A third potential limitation with this study relates to a previously recognised major barrier to ALI prevention studies, namely feasibility. First and foremost, a substantial proportion of the target population may be expected to be receiving ASA on presentation to the ED, an exclusion criteria for the current protocol. Notably, however, our preliminary work suggests that upwards of two-thirds of the target population was not on ASA prior to admission. We also note that over the 3 months of the initial LIPS,8
there were 800 patients who fulfilled study inclusion criteria of LIPS score ≥4 and did not fulfil the exclusion criteria of pre-existing ASA use, prevalent ALI and elective surgery. Therefore, we believe that with 14 proposed sites and 2 years of planned enrolment, we will successfully meet our enrolment goals of 400 total patients. Also relating to feasibility, it is possible that some sites will be challenged by the short time interval allowed for patient enrolment as well as the short time to study drug administration. Though a valid concern, we believe the use of the LIPS score and the robust support offered through Metadata Rave will greatly facilitate the enrolment and randomisation procedures such that sites will indeed be successful in meeting these time-sensitive challenges.

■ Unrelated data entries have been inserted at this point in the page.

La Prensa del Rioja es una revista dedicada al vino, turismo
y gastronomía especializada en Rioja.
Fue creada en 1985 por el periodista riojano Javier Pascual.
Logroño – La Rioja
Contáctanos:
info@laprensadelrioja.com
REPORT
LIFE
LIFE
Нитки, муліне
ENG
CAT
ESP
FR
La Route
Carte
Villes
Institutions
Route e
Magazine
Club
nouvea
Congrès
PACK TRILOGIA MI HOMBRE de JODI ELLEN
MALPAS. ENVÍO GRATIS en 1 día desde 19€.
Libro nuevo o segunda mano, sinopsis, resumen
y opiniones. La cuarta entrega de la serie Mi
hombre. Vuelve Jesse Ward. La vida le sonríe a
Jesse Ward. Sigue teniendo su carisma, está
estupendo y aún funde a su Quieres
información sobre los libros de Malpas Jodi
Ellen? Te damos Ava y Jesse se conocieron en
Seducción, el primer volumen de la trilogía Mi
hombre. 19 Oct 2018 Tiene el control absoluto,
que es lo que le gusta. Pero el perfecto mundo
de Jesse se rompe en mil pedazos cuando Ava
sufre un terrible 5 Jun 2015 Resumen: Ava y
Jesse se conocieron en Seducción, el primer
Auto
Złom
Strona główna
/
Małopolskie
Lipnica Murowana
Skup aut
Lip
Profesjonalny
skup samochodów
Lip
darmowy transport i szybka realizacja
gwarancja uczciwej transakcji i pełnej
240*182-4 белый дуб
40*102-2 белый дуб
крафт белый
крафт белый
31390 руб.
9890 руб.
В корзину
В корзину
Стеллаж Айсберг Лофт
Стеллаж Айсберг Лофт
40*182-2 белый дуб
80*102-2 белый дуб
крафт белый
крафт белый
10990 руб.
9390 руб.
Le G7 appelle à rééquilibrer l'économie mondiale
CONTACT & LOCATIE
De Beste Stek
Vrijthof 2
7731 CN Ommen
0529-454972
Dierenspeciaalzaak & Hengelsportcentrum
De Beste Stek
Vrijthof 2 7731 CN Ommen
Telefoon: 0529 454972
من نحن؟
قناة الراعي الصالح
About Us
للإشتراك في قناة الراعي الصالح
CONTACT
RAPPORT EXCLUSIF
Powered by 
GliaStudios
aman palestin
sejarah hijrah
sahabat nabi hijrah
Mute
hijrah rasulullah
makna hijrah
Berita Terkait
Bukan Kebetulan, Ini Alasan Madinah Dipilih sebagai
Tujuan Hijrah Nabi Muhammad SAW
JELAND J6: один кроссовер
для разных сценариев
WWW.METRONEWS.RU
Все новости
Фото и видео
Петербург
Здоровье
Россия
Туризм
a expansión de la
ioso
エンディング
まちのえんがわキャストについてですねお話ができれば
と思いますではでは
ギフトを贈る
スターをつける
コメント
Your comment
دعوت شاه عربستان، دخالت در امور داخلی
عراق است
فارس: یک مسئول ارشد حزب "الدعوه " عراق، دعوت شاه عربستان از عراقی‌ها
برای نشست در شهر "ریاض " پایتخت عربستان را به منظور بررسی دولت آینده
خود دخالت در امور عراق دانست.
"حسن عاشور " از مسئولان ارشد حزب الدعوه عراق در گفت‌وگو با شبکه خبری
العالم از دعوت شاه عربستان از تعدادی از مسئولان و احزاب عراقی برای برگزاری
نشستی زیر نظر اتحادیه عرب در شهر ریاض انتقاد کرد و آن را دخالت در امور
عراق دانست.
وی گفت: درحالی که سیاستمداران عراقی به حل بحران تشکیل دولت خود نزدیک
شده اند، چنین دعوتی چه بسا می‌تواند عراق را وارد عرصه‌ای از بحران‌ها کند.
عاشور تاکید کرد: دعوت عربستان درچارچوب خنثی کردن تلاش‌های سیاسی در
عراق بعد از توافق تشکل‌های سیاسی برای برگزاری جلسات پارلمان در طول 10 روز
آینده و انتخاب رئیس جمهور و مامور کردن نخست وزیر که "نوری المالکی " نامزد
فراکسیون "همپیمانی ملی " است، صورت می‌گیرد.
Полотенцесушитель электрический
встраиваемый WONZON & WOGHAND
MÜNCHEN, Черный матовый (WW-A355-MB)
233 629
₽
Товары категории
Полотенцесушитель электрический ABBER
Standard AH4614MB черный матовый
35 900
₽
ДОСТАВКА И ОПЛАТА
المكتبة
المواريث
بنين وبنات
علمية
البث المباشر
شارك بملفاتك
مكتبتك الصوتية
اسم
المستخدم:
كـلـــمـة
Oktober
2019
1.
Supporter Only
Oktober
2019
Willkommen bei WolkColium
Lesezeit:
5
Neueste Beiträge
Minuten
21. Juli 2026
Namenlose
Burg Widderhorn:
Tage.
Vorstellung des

A fourth and final limitation which deserves mention relates to the potential toxicity of the intervention of interest. Generally, ASA is well tolerated even in acutely ill, hospitalised patients in whom ASA is often continued during the hospitalisation. As an example, in a study of ASA use up to the time of cardiac surgery, its continuation was not associated with an increased need for transfusion therapies.43
Nevertheless, there may be injury associated with the administration of ASA. To address this concern, patients at risk for major complications from ASA therapy have been excluded from the study. Multiple stopping criteria for patients who experience adverse events have also been incorporated into the protocol. In addition, the more complete understanding of the safety profile of an intervention of interest is an important goal of all phase II trials. In this regard, the information gleaned from this study, adverse events included, is necessary to help decide on the merits of proceeding to a phase III clinical trial.